Question

What is the ionic form of the following unbalanced equation `MnO_2 + HNO_2 -> Mn(NO_3)_2 + H_2O`?

Answer 1

You gots a redox reaction of the form....

`HONO(aq) +MnO_2(s) +H^(+) rarr Mn^(2+) +H_2O(l)+NO_3^(-)`

Explanation:

How do we get to this?

Well, `"manganese(IV) oxide"` is reduced to `Mn(II)`:

`MnO_2(s) +4H^(+) + 2e^(-) rarr Mn^(2+) +2H_2O(l)` `(i)`

And, `"nitrous acid"` is oxidized to `"nitrate ion"`:

`HONO(aq) +H_2O(l) rarr NO_3^(-)+ 3H^+ + 2e^(-)` `(ii)`

And we just add `(i) + (ii)` together......

`HONO(aq) +cancel(H_2O(l)) +MnO_2(s) +cancel4H^(+) + cancel(2e^(-))rarr Mn^(2+) +cancel2H_2O(l)+NO_3^(-)+ cancel(3H^+ + 2e^(-))`

To give finally.....

`HONO(aq) +MnO_2(s) +H^(+) rarr Mn^(2+) +H_2O(l)+NO_3^(-)`

SOURCE MATERIAL:

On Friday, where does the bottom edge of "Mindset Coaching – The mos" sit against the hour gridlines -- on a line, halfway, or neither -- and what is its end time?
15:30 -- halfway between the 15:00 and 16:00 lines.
--
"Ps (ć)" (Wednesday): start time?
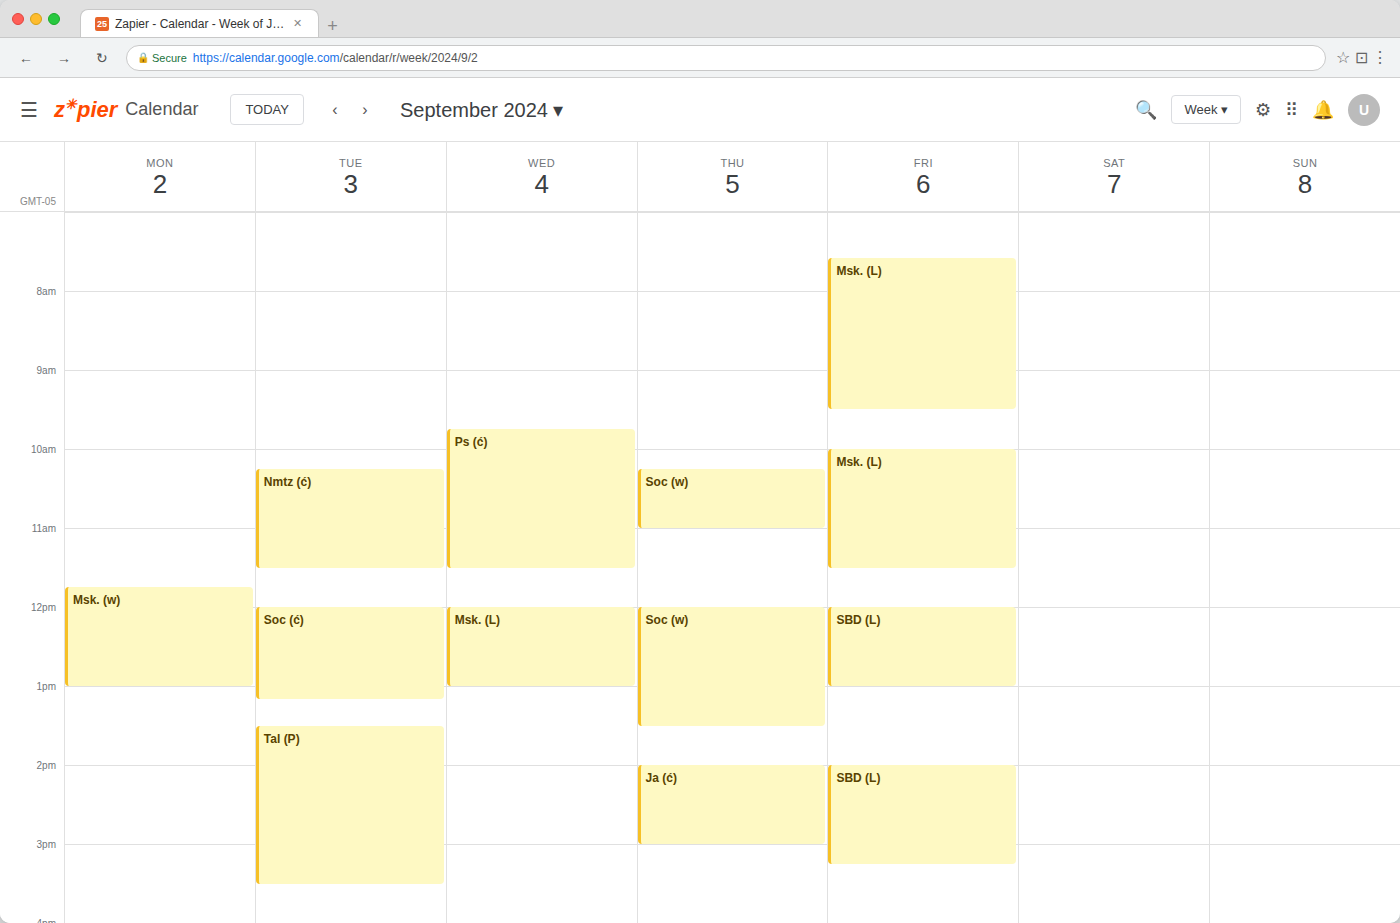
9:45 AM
* * *
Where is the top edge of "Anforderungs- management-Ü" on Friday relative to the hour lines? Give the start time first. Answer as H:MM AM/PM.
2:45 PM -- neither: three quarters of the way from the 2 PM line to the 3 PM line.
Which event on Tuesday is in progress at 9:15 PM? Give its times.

YOUR TASKS:
1. In the redox explanation, which products appear on the right side of the final equation?
2. From the entries, copy out the lines from the one with "Where is the" up to and including the one with "Which event on".
The redox explanation and the calendar entries have nothing to do with each other.

ANSWERS TO EACH TASK:
1. Mn^(2+), H_2O(l), NO_3^(-)

2.
Where is the top edge of "Anforderungs- management-Ü" on Friday relative to the hour lines? Give the start time first. Answer as H:MM AM/PM.
2:45 PM -- neither: three quarters of the way from the 2 PM line to the 3 PM line.
Which event on Tuesday is in progress at 9:15 PM? Give its times.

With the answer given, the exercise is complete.